-------- EXERCISE MATERIAL

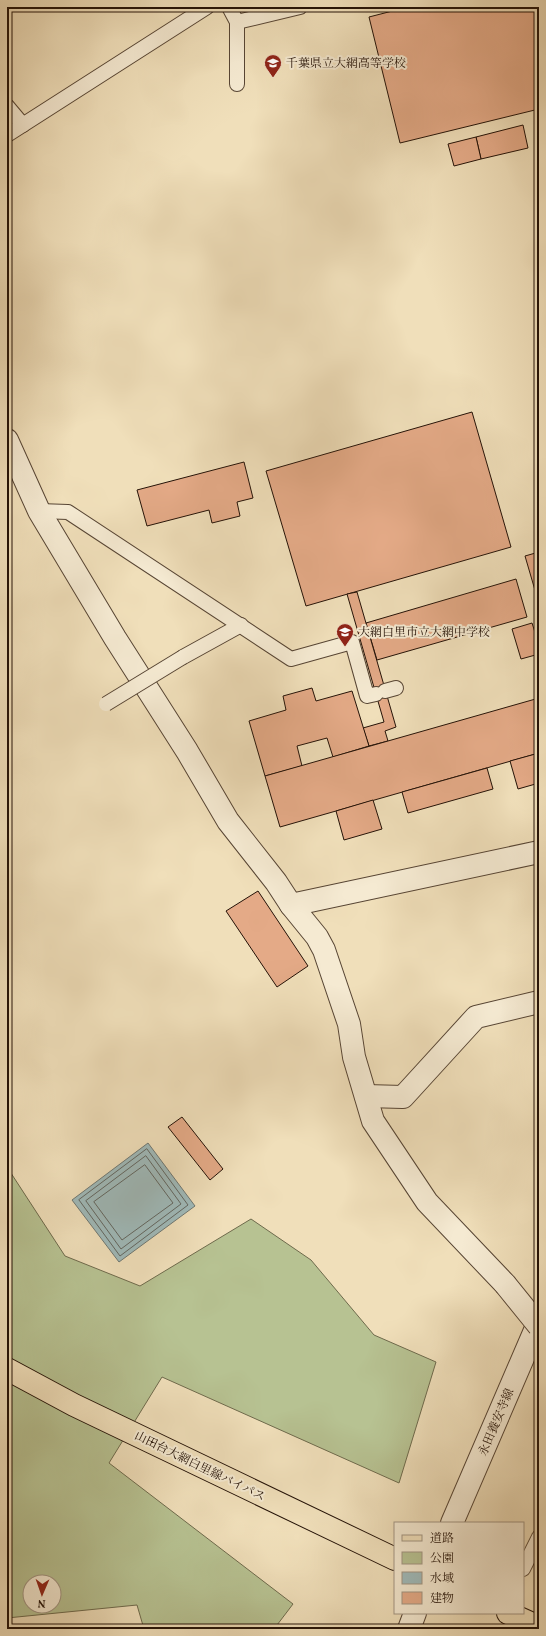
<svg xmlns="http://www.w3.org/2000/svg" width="546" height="1636" font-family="Vollkorn,'Noto Serif JP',serif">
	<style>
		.green { fill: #b7c292; stroke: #6e6a4c; fill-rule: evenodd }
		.water { fill: #9fbaba; stroke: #6e7772 }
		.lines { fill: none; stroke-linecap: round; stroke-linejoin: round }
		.shore { stroke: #626660; stroke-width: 1 }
		.building { fill: #e4aa87; stroke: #241207 }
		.service-casing { stroke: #574534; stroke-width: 16 }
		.minor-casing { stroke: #574534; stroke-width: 24 }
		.tertiary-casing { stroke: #574534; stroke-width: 24 }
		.primary-casing { stroke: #241207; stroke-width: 24 }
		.service { stroke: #f5ead2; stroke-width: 14 }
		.minor { stroke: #f5ead2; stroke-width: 22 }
		.tertiary { stroke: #f5ead2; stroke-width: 22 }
		.primary { stroke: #f0dfba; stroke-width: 22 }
		.service-bridge-casing { stroke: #574534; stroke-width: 16; stroke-linecap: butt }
		.minor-bridge-casing { stroke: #574534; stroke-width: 24; stroke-linecap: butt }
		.service-bridge { stroke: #f5ead2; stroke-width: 14 }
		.minor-bridge { stroke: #f5ead2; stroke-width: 22 }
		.labels { text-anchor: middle; stroke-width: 4; stroke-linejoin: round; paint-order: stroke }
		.poi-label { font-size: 12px; fill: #241207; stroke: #f5ead2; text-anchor: start }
		.street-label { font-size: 12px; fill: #241207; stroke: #f5ead2 }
	</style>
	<rect width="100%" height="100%" fill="#f0dfba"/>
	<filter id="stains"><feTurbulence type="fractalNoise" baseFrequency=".005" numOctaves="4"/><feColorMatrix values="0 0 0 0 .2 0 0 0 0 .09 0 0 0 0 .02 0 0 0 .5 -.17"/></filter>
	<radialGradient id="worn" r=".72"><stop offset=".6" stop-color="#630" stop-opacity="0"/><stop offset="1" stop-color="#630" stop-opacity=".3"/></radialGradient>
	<!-- green -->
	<path class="green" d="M7,1167L65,1256L140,1286L251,1219L311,1260L374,1335L436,1362L399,1483L162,1377L109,1463L293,1604L274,1629H144L137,1605L7,1618ZM30,1582H54V1606H30Z"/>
	<!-- water -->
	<path class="water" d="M148,1143L195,1206L119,1262L72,1200Z"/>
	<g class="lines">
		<!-- shore -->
		<g class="shore">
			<path d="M147,1149L188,1205L120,1256L79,1200Z"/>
			<path d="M146,1156L181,1204L121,1249L86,1201Z"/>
			<path d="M145,1165L173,1203L122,1240L94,1202Z"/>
		</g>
	</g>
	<!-- building -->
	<g class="building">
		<path d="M385,7H408L387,12Z"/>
		<path d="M408,7H534L539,27V109L400,143L369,17Z"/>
		<path d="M523,125L528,148L481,159L476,137Z"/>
		<path d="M476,137L481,159L454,166L448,144Z"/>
		<path d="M472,412L511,547L306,606L266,471Z"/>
		<path d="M244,462L253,498L237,502L240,516L212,523L209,510L147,526L137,490Z"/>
		<path d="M539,552V604L525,556Z"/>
		<path d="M516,579L527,617L377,660L366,623Z"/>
		<path d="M357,592L396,727L385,731L388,741L369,746L363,728L384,722L347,594Z"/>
		<path d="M539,612V629L535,613Z"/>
		<path d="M532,623L539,645V654L521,659L512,629Z"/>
		<path d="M312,688L316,701L352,691L369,746L333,757L327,738L297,746L302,766L265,776L249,721L286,710L283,696Z"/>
		<path d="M539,698V753L280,827L265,776Z"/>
		<path d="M539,753V783L518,789L510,761Z"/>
		<path d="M487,768L493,789L408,813L402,792Z"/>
		<path d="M373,800L382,829L344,840L336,811Z"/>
		<path d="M258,891L308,966L277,987L226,911Z"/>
		<path d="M182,1117L223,1169L210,1180L168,1127Z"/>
	</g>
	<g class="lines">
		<!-- service casing -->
		<g class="service-casing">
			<g id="service">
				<path d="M229,7L237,22V84"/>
				<path d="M237,22L300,7"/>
				<path d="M7,106L23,125"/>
				<path d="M7,135L207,7"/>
				<path d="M39,511L68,512L291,659L352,642L367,696L376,694"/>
				<path d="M183,657L241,625"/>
				<path d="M385,691L396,688"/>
				<path d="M523,1569L539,1537"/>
			</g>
		</g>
		<!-- minor casing -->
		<g class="minor-casing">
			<g id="minor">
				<path d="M366,1096L403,1097L476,1017L539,1002"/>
				<path d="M505,1284L427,1202L373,1121L354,1057L349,1024L324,950L317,937L291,905L539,852"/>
			</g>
		</g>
		<!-- tertiary casing -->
		<g class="tertiary-casing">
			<g id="tertiary">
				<path d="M7,440L39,511L115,638L187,751L228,821L276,882L291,905"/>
				<path d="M452,1523L539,1321"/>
				<path d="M409,1629L415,1613"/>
			</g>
		</g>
		<!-- primary casing -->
		<g class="primary-casing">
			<g id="primary">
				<path d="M7,1369L74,1405L395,1559"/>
				<path d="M508,1613L539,1627"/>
			</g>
		</g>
		<!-- service -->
		<use href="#service" class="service"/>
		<!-- minor -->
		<use href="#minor" class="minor"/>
		<!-- tertiary -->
		<use href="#tertiary" class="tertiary"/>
		<!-- primary -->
		<use href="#primary" class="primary"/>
		<!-- service-bridge casing -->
		<g class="service-bridge-casing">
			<path id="service-bridge" d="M106,704L183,657"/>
		</g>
		<!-- minor-bridge casing -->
		<g class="minor-bridge-casing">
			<path id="minor-bridge" d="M505,1284L539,1326"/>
		</g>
		<!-- service-bridge -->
		<use href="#service-bridge" class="service-bridge"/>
		<!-- minor-bridge -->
		<use href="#minor-bridge" class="minor-bridge"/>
	</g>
	<!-- icons -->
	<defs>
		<g id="school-pin" transform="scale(0.9)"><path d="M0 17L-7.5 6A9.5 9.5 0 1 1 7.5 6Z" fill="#8f2418" stroke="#f5ead2"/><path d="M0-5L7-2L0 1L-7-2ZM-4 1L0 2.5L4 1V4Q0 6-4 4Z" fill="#fff"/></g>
	</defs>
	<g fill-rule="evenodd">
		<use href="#school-pin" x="273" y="63"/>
		<use href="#school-pin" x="345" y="632"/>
	</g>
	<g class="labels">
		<!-- poi labels -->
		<g class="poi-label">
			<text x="286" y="67">千葉県立大網高等学校</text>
			<text x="358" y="636">大網白里市立大網中学校</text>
		</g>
		<!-- street labels -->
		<g class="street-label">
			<text transform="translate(496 1422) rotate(-67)" y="4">永田養安寺線</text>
			<text transform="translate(200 1466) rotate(26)" y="4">山田台大網白里線バイパス</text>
		</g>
	</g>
	<!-- margin -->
	<rect width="546" height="1636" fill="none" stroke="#f0dfba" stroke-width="24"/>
	<rect x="8" y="8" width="530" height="1620" fill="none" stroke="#241207" stroke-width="2"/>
	<rect x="12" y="12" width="522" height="1612" fill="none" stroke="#241207"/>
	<!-- legend -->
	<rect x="394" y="1522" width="130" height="92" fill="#f5ead2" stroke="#a19481"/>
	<rect x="402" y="1535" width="20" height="6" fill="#f0dfba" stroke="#a19481"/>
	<text x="430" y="1542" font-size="12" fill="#241207">道路</text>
	<rect x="402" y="1552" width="20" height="12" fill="#b7c292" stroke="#a19481"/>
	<text x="430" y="1562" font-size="12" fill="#241207">公園</text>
	<rect x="402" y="1572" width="20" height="12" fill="#9fbaba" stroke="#a19481"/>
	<text x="430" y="1582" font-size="12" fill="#241207">水域</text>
	<rect x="402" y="1592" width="20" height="12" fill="#e4aa87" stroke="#a19481"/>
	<text x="430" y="1602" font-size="12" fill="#241207">建物</text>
	<!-- north arrow -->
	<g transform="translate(42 1594) rotate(182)"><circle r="19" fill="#f5ead2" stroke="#a19481"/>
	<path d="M0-3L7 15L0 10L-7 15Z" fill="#8f2418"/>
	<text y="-6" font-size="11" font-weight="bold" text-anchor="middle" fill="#241207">N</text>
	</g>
	<rect width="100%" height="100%" filter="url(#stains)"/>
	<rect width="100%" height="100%" fill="url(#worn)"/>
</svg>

----------------

WHAT IS BEING ASKED: Across the data shown above, how many lines carry the string "round"? Reply with the figure by itself.

REPLY: 2